## Problem
Give back every line of the data exactly. Pictures are not part of the copy.

## Data excerpts
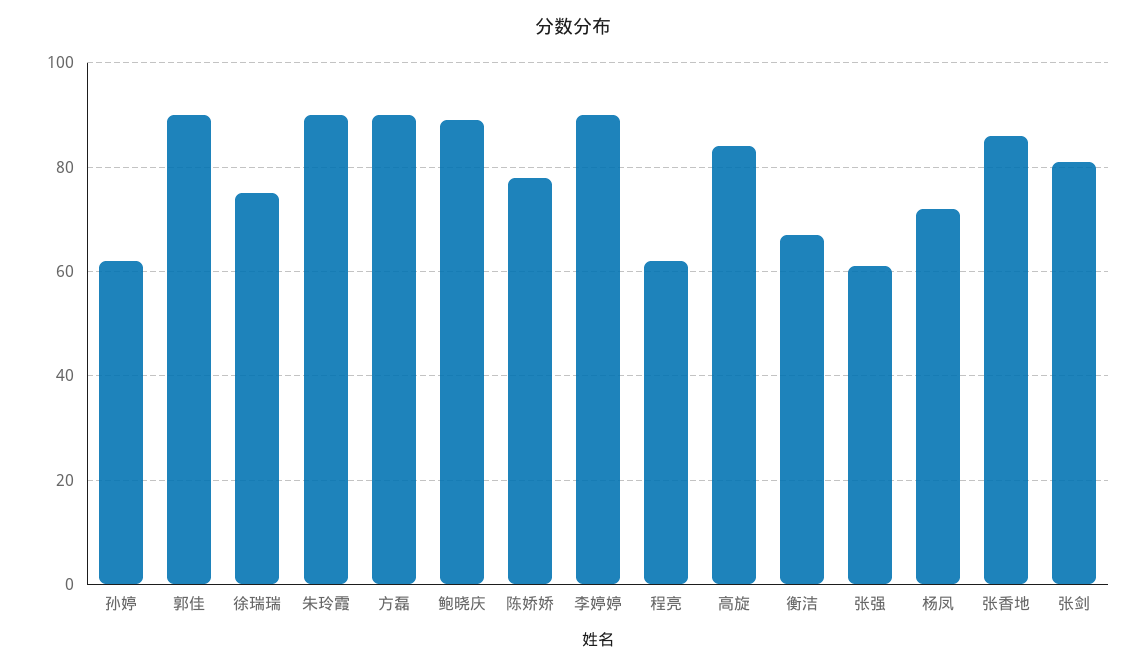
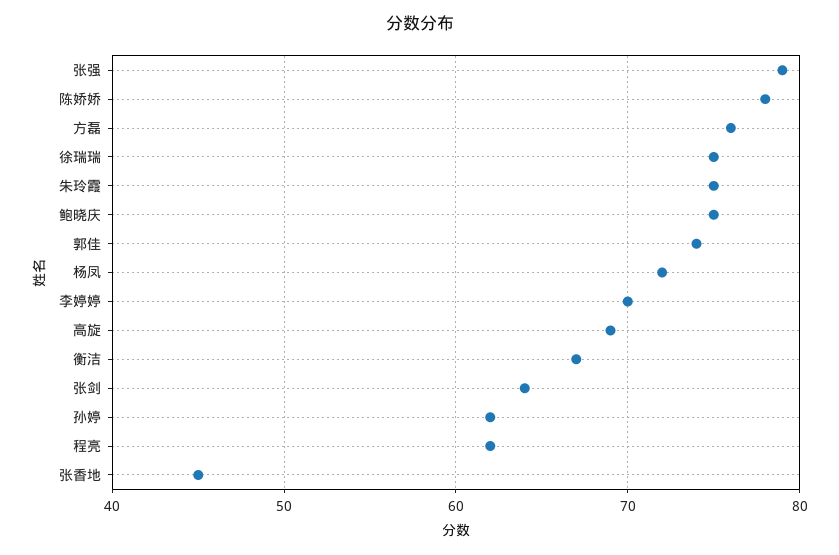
  {
    "孙婷": 62,
-   "郭佳": 90,
+   "郭佳": 74,
    "徐瑞瑞": 75,
-   "朱玲霞": 90,
+   "朱玲霞": 75,
-   "方磊": 90,
+   "方磊": 76,
-   "鲍晓庆": 90,
+   "鲍晓庆": 75,
    "陈娇娇": 78,
-   "李婷婷": 90,
+   "李婷婷": 70,
    "程亮": 62,
-   "高旋": 85,
+   "高旋": 69,
    "衡洁": 67,
-   "张强": 60,
+   "张强": 79,
    "杨凤": 72,
-   "张香地": 85,
+   "张香地": 45,
-   "张剑": 80
+   "张剑": 64
  }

## Task solution
  {
    "孙婷": 62,
-   "郭佳": 90,
+   "郭佳": 74,
    "徐瑞瑞": 75,
-   "朱玲霞": 90,
+   "朱玲霞": 75,
-   "方磊": 90,
+   "方磊": 76,
-   "鲍晓庆": 90,
+   "鲍晓庆": 75,
    "陈娇娇": 78,
-   "李婷婷": 90,
+   "李婷婷": 70,
    "程亮": 62,
-   "高旋": 85,
+   "高旋": 69,
    "衡洁": 67,
-   "张强": 60,
+   "张强": 79,
    "杨凤": 72,
-   "张香地": 85,
+   "张香地": 45,
-   "张剑": 80
+   "张剑": 64
  }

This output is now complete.